Слушается дело о человеке - страница 44

стр.

Но Брунер не мог сказать ему ничего определенного. Чем больше он блуждал в тумане, тем непроницаемей становился туман. И никакие силы земные и небесные не могли бы пролить свет на это дело.

По совершенно непонятным причинам сиятельный колбасник не удостаивал Брунера хотя бы взглядом, и даже его супруга поворачивалась к Брунеру спиной.

Различные высокопоставленные особы в самых пышных выражениях советовали Брунеру получше смотреть себе под ноги, не то можно шлепнуться в лужу.

Однако представители различных общественных кругов встали на сторону сотрудника магистрата. Они говорили, что одни бедняки находятся на подозрении. За ними вечно следят, вечно смотрят, чисты ли они на руку. Еще бы! У нищих нет перчаток, им некуда спрятать пальцы.

Брунер старался вразумить критиканов. Он утверждал, что расследование прекратили в интересах общественного порядка и безопасности. Соблюдать спокойствие — вот первейшая и священнейшая обязанность каждого гражданина. Об этом никогда не следует забывать. Все будет улажено к всеобщему удовольствию, нужно только прибегнуть к некоторой доле дипломатии.

А граждане только посмеивались в кулак. Они считали, что понятие «дипломатия» к данному случаю совершенно неприменимо. Здесь следовало призывать не к дипломатии, а к «ответственности». Но, разумеется, граждане думали так про себя.

Как бы там ни было, через некоторое время все это происшествие попало в особую комнату, на особую полку, под рубрику: «Дела, прекращенные производством».

Однако время не стоит на месте и зиму сменяет весна.

Дама с хорьками, жившая напротив Брунера, давно уже съехала с квартиры. Она поселилась в собственной вилле с парком, бассейном и гаражом.

Бар «Мороженое» в южном районе города достиг невероятного процветания. Холодная пустая лавка с молниеносной быстротой превратилась в красивое уютное кафе, и поток посетителей непрерывно вливался в помещение, благоухающее изысканнейшими сортами пломбира, Большая радиола, окруженная зелеными растениями, особенно способствовала развлечению посетителей.

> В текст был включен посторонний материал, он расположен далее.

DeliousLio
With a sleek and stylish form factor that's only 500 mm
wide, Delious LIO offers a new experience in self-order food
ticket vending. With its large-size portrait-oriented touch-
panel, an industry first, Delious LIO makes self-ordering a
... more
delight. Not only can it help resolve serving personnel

— Нет, радиола — поистине предмет обстановки, достойный всяческий похвалы, — говаривал хозяин кафе, обращаясь к своей супруге. — Она не только красива, она, кроме того, и полезна. Такая радиола способна производить звуки в любое время и в любом количестве. А что способен произвести человек? Во-первых, всякий раз, как только человек играет в кафе, ему надо платить все сполна до последнего пфеннига. Во-вторых он играет с перерывами, а публика тем временем скучает. И играет-то он всего часа два днем и три вечером. Я не против таперов и оркестров, но радиола, конечно, заткнет за пояс всех. Подумай, с ее помощью один-единственный оркестр способен беспрерывно и одновременно обслуживать весь земной шар, а слушателям это и гроша не стоит. Нет, наша радиола настоящая приманка для посетителей, недаром они так и валят к нам. Поверь мне, жена, с ней мы сделаем хорошие денежки.

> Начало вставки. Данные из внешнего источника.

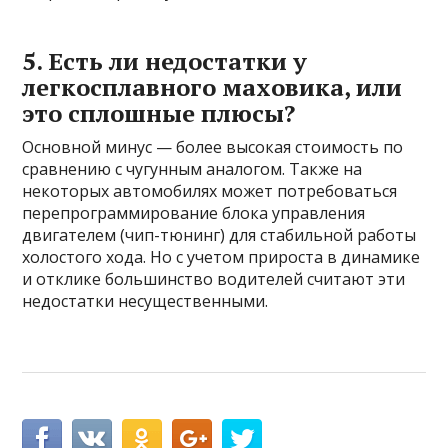
5. Есть ли недостатки у
легкосплавного маховика, или
это сплошные плюсы?
Основной минус — более высокая стоимость по
сравнению с чугунным аналогом. Также на
некоторых автомобилях может потребоваться
перепрограммирование блока управления
двигателем (чип-тюнинг) для стабильной работы
холостого хода. Но с учетом прироста в динамике
и отклике большинство водителей считают эти
недостатки несущественными.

И действительно, в кафе было всегда полным-полно. Правда, цены были несколько вздуты. Но публике нравилось здесь, и она охотно позволяла надувать себя.

Проходя мимо радиолы, обер-кельнер включил радиоприемник, поставил поднос на стол и подал посетителям заказ. Не успел он подойти к следующему столику, как вдруг раздалось приятное сопрано. Мелодия была ему знакома, и кельнер начал тихонько насвистывать в такт. Однако не только голос и мелодия привели в восторг кельнера и посетителей. Передаче придавал особую прелесть какой-то совсем посторонний звук. То был чарующий голос радиорепортера, который передавал спортивные новости, держа своих слушателей в непрерывном напряжении. К сожалению, дама пела слишком громко. Может быть, следовало заглушить танцевальную музыку, которая звучала где-то вдалеке и тоже отвлекала внимание? Но ведь именно это сочетание самых разных передач и могло удовлетворить любые вкусы.

Кельнеры старательно обслуживали клиентов. Дамы поглощали снежные горы взбитых сливок. Мужчины курили, проглядывали газеты и беседовали друг с другом. Хозяйка величественно восседала за стойкой. И, повторяем, все чувствовали себя как нельзя приятней.